_The task_
Transcribe nothing except the lines below that run from the one with "以下の商品は一例になります。" to the one with "HIER klicken für allgemeine Öffnungszeiten", ends included, and do not copy any picture.

Extracted page text data:
——————————
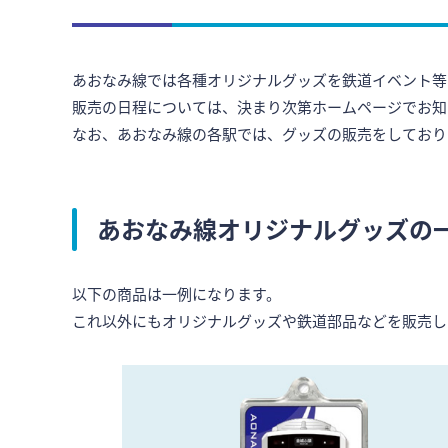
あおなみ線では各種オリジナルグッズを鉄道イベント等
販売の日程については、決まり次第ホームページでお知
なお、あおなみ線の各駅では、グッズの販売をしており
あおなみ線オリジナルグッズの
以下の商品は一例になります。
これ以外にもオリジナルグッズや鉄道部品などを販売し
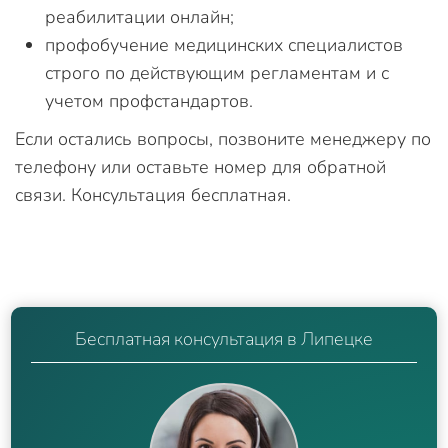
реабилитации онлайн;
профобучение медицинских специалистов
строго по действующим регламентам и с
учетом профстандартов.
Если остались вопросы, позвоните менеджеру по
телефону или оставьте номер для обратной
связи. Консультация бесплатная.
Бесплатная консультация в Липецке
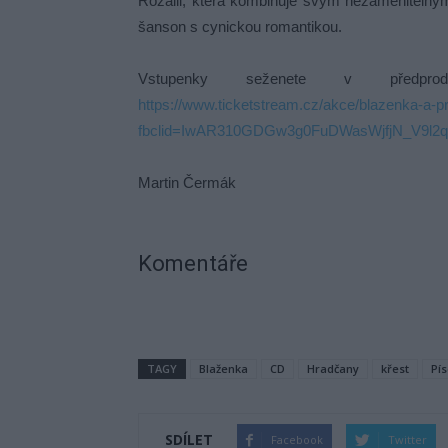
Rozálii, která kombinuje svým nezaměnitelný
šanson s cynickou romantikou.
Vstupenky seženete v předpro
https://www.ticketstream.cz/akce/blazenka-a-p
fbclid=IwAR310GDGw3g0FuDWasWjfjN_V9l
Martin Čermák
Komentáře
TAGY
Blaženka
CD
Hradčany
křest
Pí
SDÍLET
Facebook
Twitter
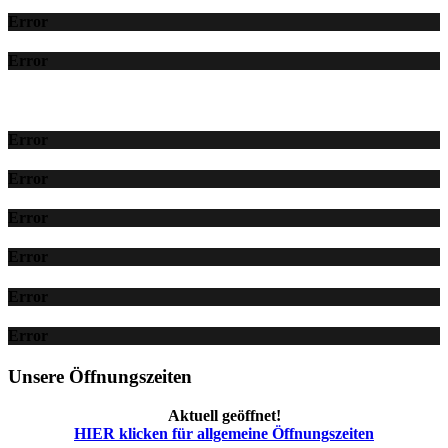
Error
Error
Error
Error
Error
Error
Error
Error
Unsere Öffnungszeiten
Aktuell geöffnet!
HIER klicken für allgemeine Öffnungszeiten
——————————
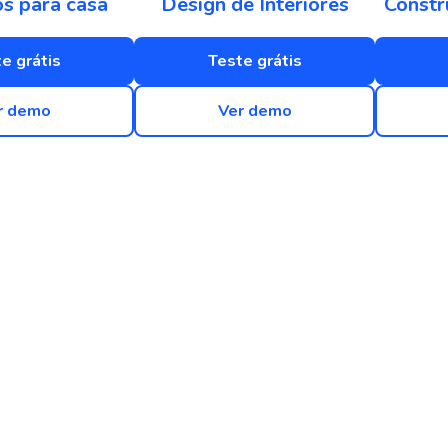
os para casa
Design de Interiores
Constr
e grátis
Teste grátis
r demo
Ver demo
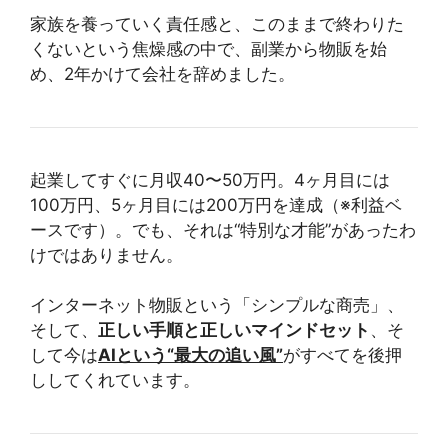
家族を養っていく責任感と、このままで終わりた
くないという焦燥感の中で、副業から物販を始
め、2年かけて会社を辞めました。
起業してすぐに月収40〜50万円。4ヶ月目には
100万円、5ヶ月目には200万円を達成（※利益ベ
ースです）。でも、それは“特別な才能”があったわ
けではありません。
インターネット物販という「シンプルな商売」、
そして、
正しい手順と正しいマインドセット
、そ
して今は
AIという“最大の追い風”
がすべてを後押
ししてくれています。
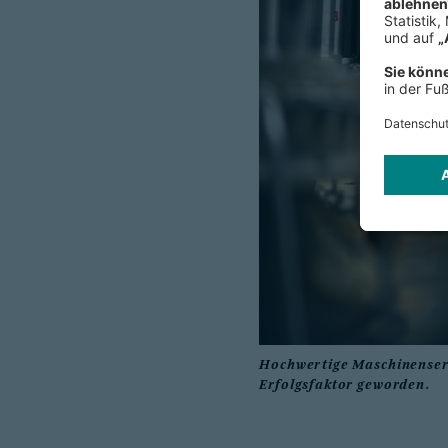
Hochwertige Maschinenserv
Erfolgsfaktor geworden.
——————————
_Answer section_
以下の商品は一例になります。
これ以外にもオリジナルグッズや鉄道部品などを販売し
реабилитации онлайн;
профобучение медицинских специалистов
строго по действующим регламентам и с
учетом профстандартов.
Если остались вопросы, позвоните менеджеру по
телефону или оставьте номер для обратной
связи. Консультация бесплатная.
Бесплатная консультация в Липецке
Rozálii, která kombinuje svým nezaměnitelný
šanson s cynickou romantikou.
Vstupenky seženete v předpro
https://www.ticketstream.cz/akce/blazenka-a-p
fbclid=IwAR310GDGw3g0FuDWasWjfjN_V9l
Martin Čermák
Komentáře
TAGY
Blaženka
CD
Hradčany
křest
Pí
SDÍLET
Facebook
Twitter
Error
Error
Error
Error
Error
Error
Error
Error
Unsere Öffnungszeiten
Aktuell geöffnet!
HIER klicken für allgemeine Öffnungszeiten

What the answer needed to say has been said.